What Is Customer Churn Prediction, And How Can A Prediction Tool Help Curb Churn?
The rate of attrition or customer churn measures “customers terminating their business with you.” Churn prediction Identifies the causes and helps mitigate a significant portion of their customers from leaving.
A study was conducted to identify the most significant challenge a small business owner faced, and the top response was attracting new customers. For every business, it is much cheaper to keep their old customers than to get new ones. Hence, it is essential to know how this prediction works. The following details will help you get a better understanding.
How Do Churn Prediction Work
Customer data is combined with machine learning algorithms to rank the likelihood of churn. Once all of the customers likely to leave are identified, aggressive communication and targeted marketing are required to stop them from leaving your business. Churn prediction is based on data modeling, and you can either make your own model or refer to experts with knowledge in this department. This process may feel complicated, and with the help of experts, your data changes into insights that can lead to informed decisions.
The prediction will be based on the customer data, which is of two types.
Personal data
Their demography, how long they have been using your product, if they have active use of the product, if they’re using your product by themselves or because of an institution they’re associated with, are there any special features for them, help analyze the consumer churn.
Revenue data
How much a customer impacts your revenue, how often, what are the usual periods of contract, what category of product they use, what plan/price tier they purchase from, which are the ones closer to expiration, etc
Then you need to identify your high-risk customers and target them immediately with upgrades, coupons, etc. Identifying which customers respond to what kind of rewards is also an important step. Your customers should be ranked by risk, and they should be treated with the appropriate level of emergency.
Once you have this data, you can either build a model or refer to experts for a custom solution. Custom solutions will often come with neat insights that showcase the practical side of data modeling, the cause of churn can be easily identified when you study the churning pattern. When you need to study complex relationships between data and churn, it is advisable to go for outside experts with industry knowledge and experience. While in-house is also achievable in the long run, churning is often limited to a time frame, and predicting a churn is a time-bound process because unless you predict it on time, you cannot fix it. And this isn’t only true for small businesses; many global companies opt for outsourcing to use data on time. Moreover, customer churn prediction isn’t limited to predicting the next spike but identifying the causes and minimizing it as much as possible.

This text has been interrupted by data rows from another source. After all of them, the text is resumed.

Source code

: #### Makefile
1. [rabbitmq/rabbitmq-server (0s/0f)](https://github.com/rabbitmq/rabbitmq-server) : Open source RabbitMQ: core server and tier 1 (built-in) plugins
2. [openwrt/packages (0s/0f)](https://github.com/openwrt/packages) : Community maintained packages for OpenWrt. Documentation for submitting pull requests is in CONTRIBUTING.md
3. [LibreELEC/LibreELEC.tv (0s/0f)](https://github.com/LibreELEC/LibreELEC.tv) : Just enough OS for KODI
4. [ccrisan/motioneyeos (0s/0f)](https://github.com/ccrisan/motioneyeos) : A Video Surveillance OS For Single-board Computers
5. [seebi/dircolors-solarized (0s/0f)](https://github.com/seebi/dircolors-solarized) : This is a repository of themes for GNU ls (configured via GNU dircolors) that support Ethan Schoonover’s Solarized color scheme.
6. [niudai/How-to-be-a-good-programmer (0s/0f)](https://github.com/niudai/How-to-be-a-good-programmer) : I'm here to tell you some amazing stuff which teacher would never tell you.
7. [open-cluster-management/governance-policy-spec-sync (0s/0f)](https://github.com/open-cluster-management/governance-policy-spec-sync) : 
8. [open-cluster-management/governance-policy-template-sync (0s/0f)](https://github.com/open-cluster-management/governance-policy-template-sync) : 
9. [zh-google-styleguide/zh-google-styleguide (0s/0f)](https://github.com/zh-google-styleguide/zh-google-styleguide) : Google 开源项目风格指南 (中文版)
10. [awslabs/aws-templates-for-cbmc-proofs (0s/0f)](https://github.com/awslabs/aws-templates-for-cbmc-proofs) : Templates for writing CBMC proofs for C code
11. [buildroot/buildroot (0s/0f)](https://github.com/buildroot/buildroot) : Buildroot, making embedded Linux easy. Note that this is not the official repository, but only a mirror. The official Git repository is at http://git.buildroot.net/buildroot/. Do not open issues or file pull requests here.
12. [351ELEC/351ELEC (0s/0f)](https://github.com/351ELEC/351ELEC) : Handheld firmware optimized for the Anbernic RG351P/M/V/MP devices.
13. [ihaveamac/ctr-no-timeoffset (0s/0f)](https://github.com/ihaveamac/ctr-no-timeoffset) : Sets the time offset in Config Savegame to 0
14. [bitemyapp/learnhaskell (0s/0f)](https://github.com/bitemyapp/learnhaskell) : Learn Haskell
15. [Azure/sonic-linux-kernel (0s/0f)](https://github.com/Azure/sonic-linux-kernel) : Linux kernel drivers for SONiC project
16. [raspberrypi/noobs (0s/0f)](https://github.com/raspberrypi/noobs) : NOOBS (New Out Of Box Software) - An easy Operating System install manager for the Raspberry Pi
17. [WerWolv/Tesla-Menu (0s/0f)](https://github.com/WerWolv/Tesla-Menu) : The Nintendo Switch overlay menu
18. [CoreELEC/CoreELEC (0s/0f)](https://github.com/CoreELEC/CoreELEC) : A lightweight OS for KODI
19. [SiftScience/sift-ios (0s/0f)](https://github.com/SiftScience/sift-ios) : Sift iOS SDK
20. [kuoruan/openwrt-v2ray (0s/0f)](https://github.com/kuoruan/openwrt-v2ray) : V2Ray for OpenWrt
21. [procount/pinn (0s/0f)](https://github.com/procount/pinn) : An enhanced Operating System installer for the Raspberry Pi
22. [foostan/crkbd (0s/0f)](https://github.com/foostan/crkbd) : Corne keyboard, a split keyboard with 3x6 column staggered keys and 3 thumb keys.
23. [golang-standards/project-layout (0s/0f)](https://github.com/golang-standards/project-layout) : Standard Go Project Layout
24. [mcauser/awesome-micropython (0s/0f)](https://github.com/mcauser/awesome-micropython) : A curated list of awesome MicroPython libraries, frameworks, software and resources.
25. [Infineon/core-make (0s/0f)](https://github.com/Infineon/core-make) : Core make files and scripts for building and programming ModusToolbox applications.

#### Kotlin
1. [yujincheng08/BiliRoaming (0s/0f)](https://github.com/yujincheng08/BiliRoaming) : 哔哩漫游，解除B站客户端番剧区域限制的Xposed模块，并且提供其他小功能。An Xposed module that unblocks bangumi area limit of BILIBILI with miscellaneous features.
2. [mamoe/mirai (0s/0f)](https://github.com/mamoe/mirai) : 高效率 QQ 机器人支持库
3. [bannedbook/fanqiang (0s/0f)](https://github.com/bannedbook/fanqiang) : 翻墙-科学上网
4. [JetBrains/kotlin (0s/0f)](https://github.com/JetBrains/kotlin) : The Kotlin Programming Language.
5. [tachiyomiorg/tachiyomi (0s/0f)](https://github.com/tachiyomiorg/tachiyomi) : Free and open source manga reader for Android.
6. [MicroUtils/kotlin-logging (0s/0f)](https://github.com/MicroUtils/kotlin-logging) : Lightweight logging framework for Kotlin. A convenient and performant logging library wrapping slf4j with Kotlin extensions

Prediction models, once run successfully, should uncover correlations between decisions and customer churn. Once the causes are identified, they can be modified to minimize the churn, if not avoid it altogether.
Importance Of Customer Churn Prediction Tool
Not every single customer will stay with your business forever. However, a prediction tool will help analyze when there’s a spike and how to mitigate the loss. The tool can help with customer retention, especially old customers, to ensure higher profits. It is essential to target old customers, as they are more patient given the established relations and usually more willing to try your new products. Loyal customers will also place your business in a higher position in the market.
Hence companies of every scale must move toward customer retention with a professional prediction tool.